From Becca the actress, Poppy learns that things are not always as they might seem and that what we want is not always the best thing for us. Poppy’s disappointment with Becca as the mother image of her fantasies also makes her finally admit to the connection she feels with Denise as she bitterly thinks: “I cried over losing the mother I thought I had, and missing the one I did have” (Holeman 221).
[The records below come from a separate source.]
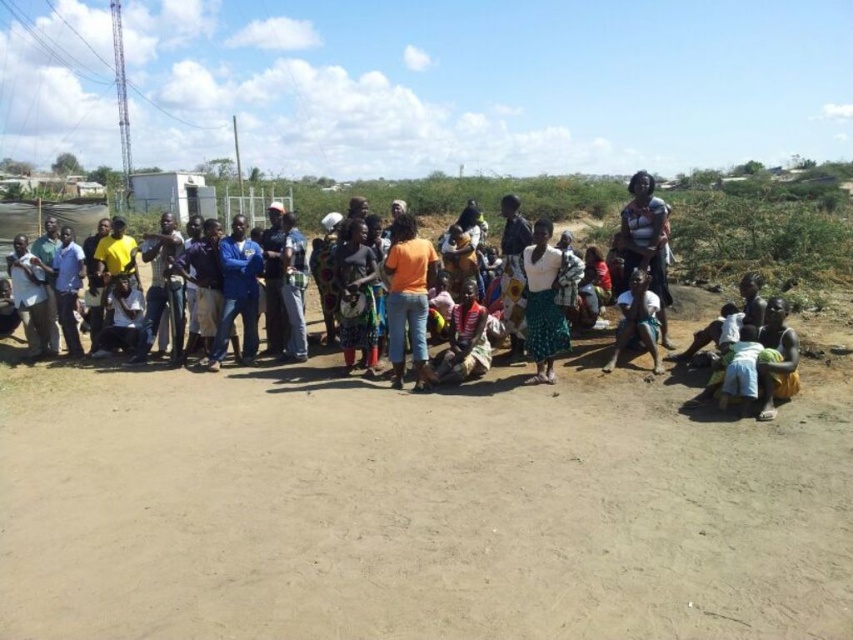
You are organizing a community event and need to arrange seating for attendees. The orange cotton shirt at center and the light brown fabric skirt at lower right are part of the setup. Based on their sizes, which one requires more space to accommodate?

The orange cotton shirt at center might require more space to accommodate since it might be wider than the light brown fabric skirt at lower right.

Consider the image. You are part of the group in the image and want to locate your friend who is wearing an orange matte shirt at center and another friend wearing a white fabric skirt at center. Based on their clothing, which friend is positioned more to the left?

The orange matte shirt at center is positioned to the left of white fabric skirt at center, so the friend wearing the orange matte shirt at center is more to the left.

You are standing in the rural area shown in the image. You want to walk towards the white fabric skirt at center. Which direction should you move relative to the brown sandy ground at center?

The brown sandy ground at center is closer to the viewer than the white fabric skirt at center, so to reach the white fabric skirt at center, you should move away from the brown sandy ground at center.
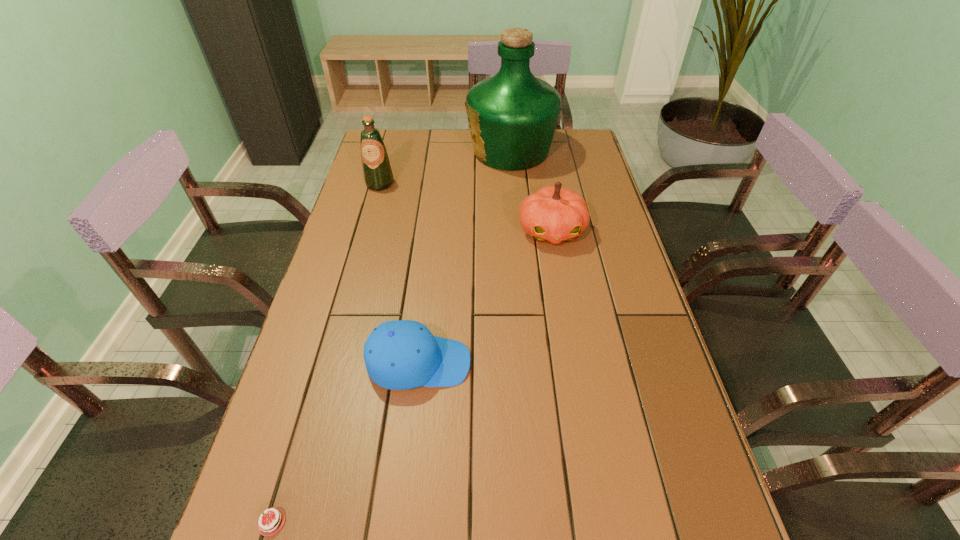
This screenshot has width=960, height=540. I want to click on vacant area at the far left corner of the desktop, so click(410, 145).

Locate an element on the screen. Image resolution: width=960 pixels, height=540 pixels. free space between the third tallest object and the tallest object is located at coordinates (531, 191).

Locate an element on the screen. Image resolution: width=960 pixels, height=540 pixels. vacant space that's between the fourth farthest object and the third farthest object is located at coordinates (485, 296).

Where is `vacant space that is in between the third shortest object and the tallest object`? vacant space that is in between the third shortest object and the tallest object is located at coordinates (531, 191).

This screenshot has width=960, height=540. Find the location of `free space that is in between the third nearest object and the olive oil`. free space that is in between the third nearest object and the olive oil is located at coordinates point(466,207).

At what (x,y) coordinates should I click in order to perform the action: click on vacant space that's between the liquor and the olive oil. Please return your answer as a coordinate pair (x, y). This screenshot has height=540, width=960. Looking at the image, I should click on (445, 167).

Where is `vacant area between the pumpkin and the olive oil`? vacant area between the pumpkin and the olive oil is located at coordinates (466, 207).

Where is `object that stands as the third closest to the chocolate cake`? Image resolution: width=960 pixels, height=540 pixels. object that stands as the third closest to the chocolate cake is located at coordinates (377, 172).

Identify which object is located as the fourth nearest to the third shortest object. Please provide its 2D coordinates. Your answer should be formatted as a tuple, i.e. [(x, y)], where the tuple contains the x and y coordinates of a point satisfying the conditions above.

[(267, 539)]

Where is `vacant space that satisfies the following two spatial constraints: 1. on the front-facing side of the third nearest object; 2. on the front-facing side of the cap`? The width and height of the screenshot is (960, 540). vacant space that satisfies the following two spatial constraints: 1. on the front-facing side of the third nearest object; 2. on the front-facing side of the cap is located at coordinates (575, 363).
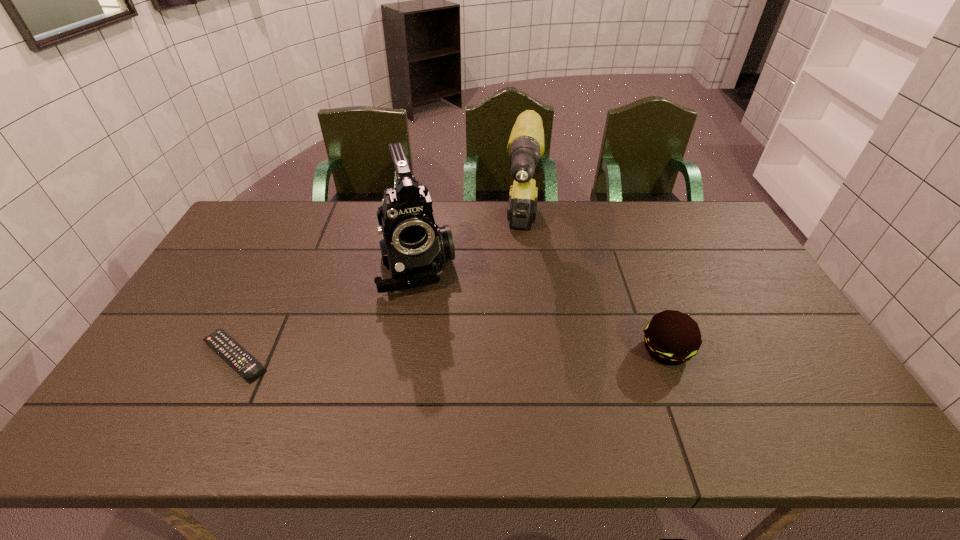
Identify the location of vacant position located 0.200m on the lens mount of the third object from right to left. This screenshot has height=540, width=960. (439, 352).

Identify the location of vacant space located on the handle side of the drill. This screenshot has width=960, height=540. click(522, 284).

The height and width of the screenshot is (540, 960). What are the coordinates of `blank space located 0.230m on the handle side of the drill` in the screenshot? It's located at (517, 329).

Locate an element on the screen. vacant space located on the handle side of the drill is located at coordinates (519, 313).

You are a GUI agent. You are given a task and a screenshot of the screen. Output one action in this format:
    pyautogui.click(x=<x>, y=<y>)
    Task: Click on the camcorder located at the far edge
    The height and width of the screenshot is (540, 960).
    Given the screenshot: What is the action you would take?
    pyautogui.click(x=414, y=248)

At what (x,y) coordinates should I click in order to perform the action: click on drill at the far edge. Please return your answer as a coordinate pair (x, y). Looking at the image, I should click on (526, 143).

Locate an element on the screen. Image resolution: width=960 pixels, height=540 pixels. remote control located at the near edge is located at coordinates (225, 346).

Locate an element on the screen. patty located at the near edge is located at coordinates (671, 337).

The height and width of the screenshot is (540, 960). In order to click on object that is at the left edge in this screenshot , I will do point(225,346).

Where is `object that is at the near left corner`? object that is at the near left corner is located at coordinates (225, 346).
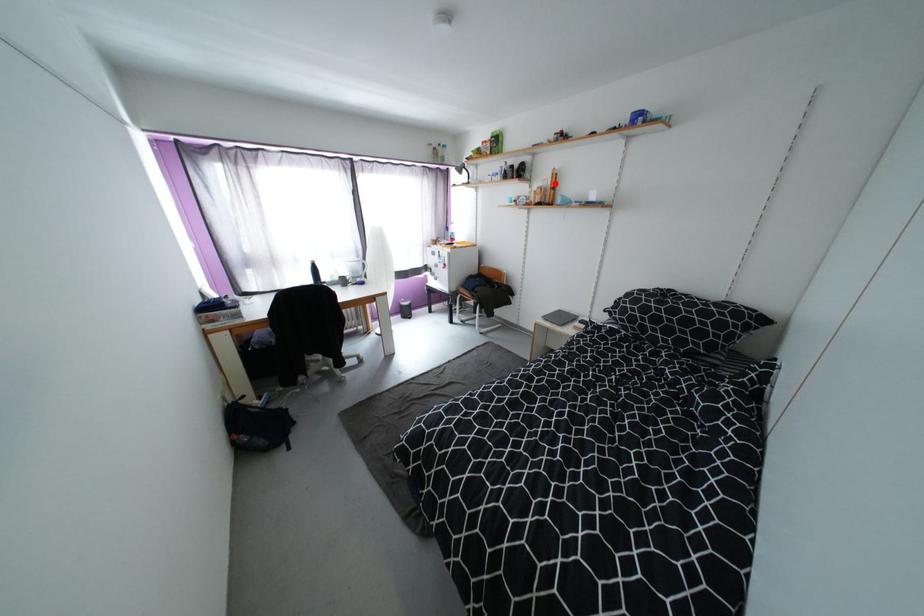
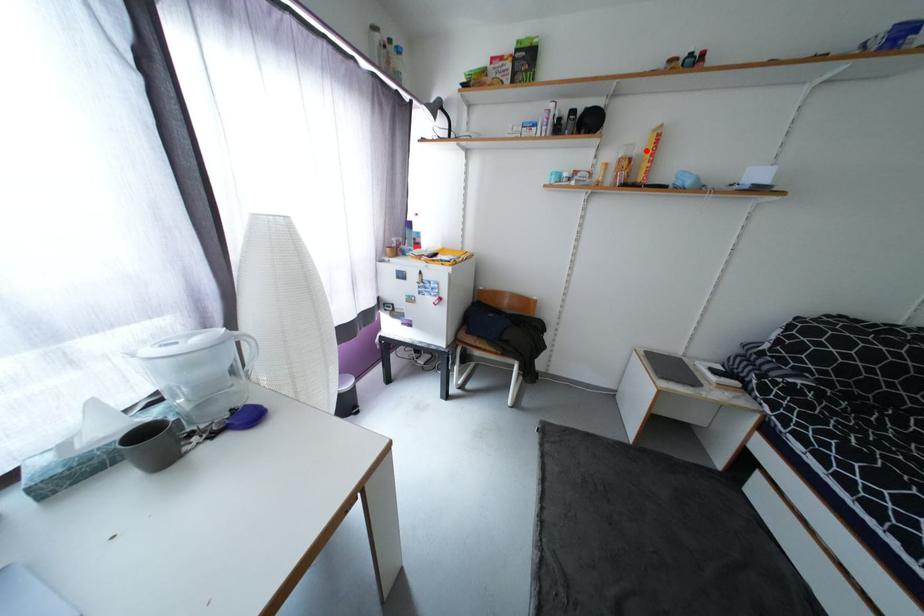
I am providing you with two images of the same scene from different viewpoints. A red point is marked on the first image and another point is marked on the second image. Do the highlighted points in image1 and image2 indicate the same real-world spot?

Yes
As is so common with literature aimed at teenagers or young adults, the progress of growing up is a major theme in Linda Holeman’s Raspberry House Blues as has been mentioned above. This often takes form in a kind of personal Odyssey where by trial and error the young hero/heroine of the book acquires a new outlook on life and takes the first, delicate steps towards young adulthood, learning how to appreciate what was before taken for granted. Poppy’s journey is no exception from this rule and she certainly is a very changed girl by the end of the novel. The book offers a glimpse into a young girl’s travel to womanhood by way of the opposites of an exciting mystery provided by Becca’s character and very down-to-earth depiction of the modern day complex set of family connections that are the reality of so many children of divorced and remarried parents. All in all, the book offers a deep insight into the complexities of the mother-daughter relations in as beautiful and ugly a form as they can take, brought to the reader through means of a simple and beautiful style of writing.


























Bibliography

Holeman, Linda. Raspberry House Blues. Toronto (Canada). Tundra Books.
2000.
Fenchel, Gerd H. Editor. The Mother-Daughter Relationship: Echoes Through
Time. London. Jason Aronson Inc. 1998.